**Your goal:** How does the data below read from its first line through the line containing "non-Hodgkin's type, Low"? Print those lines exactly.

+--

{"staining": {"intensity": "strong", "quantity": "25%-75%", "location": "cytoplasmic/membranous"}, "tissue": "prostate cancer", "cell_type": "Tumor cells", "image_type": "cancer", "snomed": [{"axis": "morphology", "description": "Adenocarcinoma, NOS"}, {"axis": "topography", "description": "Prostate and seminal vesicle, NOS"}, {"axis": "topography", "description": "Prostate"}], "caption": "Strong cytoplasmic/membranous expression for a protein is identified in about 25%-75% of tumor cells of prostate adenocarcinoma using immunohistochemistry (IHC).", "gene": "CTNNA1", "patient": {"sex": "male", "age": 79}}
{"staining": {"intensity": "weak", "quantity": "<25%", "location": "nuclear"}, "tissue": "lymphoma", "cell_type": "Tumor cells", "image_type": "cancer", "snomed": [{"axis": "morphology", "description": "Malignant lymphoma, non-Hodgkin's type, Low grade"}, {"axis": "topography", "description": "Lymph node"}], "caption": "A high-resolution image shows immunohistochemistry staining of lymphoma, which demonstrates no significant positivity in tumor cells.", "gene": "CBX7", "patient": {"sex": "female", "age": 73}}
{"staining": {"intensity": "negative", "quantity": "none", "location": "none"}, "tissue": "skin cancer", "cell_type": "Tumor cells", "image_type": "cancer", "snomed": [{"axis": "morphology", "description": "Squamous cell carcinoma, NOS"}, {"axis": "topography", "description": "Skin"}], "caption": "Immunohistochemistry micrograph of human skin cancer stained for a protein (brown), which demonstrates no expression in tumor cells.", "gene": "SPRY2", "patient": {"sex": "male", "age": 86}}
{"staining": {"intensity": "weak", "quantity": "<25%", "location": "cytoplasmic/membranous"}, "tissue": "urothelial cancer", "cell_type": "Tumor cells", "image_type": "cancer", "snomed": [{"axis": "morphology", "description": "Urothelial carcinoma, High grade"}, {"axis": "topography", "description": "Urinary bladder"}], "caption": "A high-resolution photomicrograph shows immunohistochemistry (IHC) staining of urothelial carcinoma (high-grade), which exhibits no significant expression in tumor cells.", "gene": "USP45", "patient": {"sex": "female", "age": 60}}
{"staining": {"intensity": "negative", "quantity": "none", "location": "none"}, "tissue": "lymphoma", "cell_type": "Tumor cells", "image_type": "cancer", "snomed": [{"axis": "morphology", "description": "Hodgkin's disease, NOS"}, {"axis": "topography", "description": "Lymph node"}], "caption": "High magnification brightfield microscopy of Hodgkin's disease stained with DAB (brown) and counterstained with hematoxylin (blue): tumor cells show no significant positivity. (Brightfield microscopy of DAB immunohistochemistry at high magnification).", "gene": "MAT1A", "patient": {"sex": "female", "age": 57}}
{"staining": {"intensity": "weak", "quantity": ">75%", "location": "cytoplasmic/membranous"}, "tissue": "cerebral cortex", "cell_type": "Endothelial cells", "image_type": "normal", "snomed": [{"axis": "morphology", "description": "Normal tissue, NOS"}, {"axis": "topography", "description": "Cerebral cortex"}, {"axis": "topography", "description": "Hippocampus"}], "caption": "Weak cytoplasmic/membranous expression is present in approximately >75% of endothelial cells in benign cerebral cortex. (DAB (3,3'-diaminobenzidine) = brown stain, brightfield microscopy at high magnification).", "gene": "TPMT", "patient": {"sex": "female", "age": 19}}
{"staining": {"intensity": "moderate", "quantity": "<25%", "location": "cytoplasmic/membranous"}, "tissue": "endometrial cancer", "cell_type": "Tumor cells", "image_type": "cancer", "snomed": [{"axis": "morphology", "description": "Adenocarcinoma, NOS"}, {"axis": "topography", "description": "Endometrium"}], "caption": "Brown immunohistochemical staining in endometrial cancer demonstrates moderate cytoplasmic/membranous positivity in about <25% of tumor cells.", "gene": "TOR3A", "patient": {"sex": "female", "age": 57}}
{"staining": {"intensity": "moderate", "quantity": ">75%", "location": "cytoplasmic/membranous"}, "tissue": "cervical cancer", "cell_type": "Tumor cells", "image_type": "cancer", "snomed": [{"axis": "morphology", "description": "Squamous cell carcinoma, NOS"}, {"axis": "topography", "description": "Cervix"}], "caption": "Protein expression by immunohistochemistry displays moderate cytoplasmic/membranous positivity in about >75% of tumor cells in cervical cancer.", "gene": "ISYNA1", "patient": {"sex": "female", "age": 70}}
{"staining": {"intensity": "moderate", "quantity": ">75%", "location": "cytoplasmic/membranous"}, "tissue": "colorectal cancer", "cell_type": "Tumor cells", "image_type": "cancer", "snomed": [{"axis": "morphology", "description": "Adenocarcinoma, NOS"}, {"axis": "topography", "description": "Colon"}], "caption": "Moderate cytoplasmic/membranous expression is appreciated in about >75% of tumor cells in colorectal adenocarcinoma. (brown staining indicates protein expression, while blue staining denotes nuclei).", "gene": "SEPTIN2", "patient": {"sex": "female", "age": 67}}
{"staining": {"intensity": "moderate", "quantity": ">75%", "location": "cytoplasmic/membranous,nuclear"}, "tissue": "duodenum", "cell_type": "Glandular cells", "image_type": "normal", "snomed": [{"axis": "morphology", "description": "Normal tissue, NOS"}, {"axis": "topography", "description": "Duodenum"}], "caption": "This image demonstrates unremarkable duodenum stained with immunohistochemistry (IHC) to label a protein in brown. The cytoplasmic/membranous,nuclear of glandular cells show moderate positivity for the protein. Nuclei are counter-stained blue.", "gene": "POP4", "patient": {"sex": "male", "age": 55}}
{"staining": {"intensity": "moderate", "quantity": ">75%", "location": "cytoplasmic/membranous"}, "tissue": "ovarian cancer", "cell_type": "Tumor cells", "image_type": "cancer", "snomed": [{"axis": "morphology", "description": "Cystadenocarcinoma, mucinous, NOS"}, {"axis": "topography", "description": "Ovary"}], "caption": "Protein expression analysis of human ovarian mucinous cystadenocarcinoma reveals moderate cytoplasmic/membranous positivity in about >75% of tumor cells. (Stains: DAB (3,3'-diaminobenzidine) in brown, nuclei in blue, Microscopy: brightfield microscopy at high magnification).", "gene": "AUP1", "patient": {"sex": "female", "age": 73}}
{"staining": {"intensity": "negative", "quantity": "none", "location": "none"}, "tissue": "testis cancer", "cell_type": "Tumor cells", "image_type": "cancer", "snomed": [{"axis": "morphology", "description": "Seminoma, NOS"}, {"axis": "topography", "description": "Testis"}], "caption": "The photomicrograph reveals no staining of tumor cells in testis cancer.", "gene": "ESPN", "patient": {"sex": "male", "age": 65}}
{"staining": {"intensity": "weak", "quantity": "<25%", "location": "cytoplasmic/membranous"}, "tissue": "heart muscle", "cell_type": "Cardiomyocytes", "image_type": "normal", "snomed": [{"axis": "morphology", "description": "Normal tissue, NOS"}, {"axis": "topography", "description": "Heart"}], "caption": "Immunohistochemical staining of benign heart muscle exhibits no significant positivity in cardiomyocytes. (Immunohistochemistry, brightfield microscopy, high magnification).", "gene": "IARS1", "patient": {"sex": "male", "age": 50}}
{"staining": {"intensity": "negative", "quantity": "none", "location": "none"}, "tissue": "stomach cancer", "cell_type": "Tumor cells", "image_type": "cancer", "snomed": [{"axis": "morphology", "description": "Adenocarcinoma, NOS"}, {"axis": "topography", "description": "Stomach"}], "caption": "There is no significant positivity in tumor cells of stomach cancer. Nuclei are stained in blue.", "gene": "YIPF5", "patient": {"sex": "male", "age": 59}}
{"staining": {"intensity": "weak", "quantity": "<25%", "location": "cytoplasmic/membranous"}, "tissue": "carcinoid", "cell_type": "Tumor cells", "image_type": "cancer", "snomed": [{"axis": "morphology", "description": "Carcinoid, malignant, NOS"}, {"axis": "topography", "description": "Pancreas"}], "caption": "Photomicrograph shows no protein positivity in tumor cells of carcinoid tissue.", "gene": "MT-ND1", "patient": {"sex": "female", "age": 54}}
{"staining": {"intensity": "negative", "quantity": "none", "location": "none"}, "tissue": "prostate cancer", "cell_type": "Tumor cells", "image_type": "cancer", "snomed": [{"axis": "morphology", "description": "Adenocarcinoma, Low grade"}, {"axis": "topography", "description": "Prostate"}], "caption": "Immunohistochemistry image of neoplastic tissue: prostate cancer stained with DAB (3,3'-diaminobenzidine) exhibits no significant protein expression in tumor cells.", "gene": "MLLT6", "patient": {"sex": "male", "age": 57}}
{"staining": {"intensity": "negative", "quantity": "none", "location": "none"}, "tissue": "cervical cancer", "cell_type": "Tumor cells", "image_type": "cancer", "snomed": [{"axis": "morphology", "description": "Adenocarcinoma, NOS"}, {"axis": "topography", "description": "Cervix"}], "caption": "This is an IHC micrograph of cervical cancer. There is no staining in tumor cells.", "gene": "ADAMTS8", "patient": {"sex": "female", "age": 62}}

+--

**Solution for this problem:**
{"staining": {"intensity": "strong", "quantity": "25%-75%", "location": "cytoplasmic/membranous"}, "tissue": "prostate cancer", "cell_type": "Tumor cells", "image_type": "cancer", "snomed": [{"axis": "morphology", "description": "Adenocarcinoma, NOS"}, {"axis": "topography", "description": "Prostate and seminal vesicle, NOS"}, {"axis": "topography", "description": "Prostate"}], "caption": "Strong cytoplasmic/membranous expression for a protein is identified in about 25%-75% of tumor cells of prostate adenocarcinoma using immunohistochemistry (IHC).", "gene": "CTNNA1", "patient": {"sex": "male", "age": 79}}
{"staining": {"intensity": "weak", "quantity": "<25%", "location": "nuclear"}, "tissue": "lymphoma", "cell_type": "Tumor cells", "image_type": "cancer", "snomed": [{"axis": "morphology", "description": "Malignant lymphoma, non-Hodgkin's type, Low grade"}, {"axis": "topography", "description": "Lymph node"}], "caption": "A high-resolution image shows immunohistochemistry staining of lymphoma, which demonstrates no significant positivity in tumor cells.", "gene": "CBX7", "patient": {"sex": "female", "age": 73}}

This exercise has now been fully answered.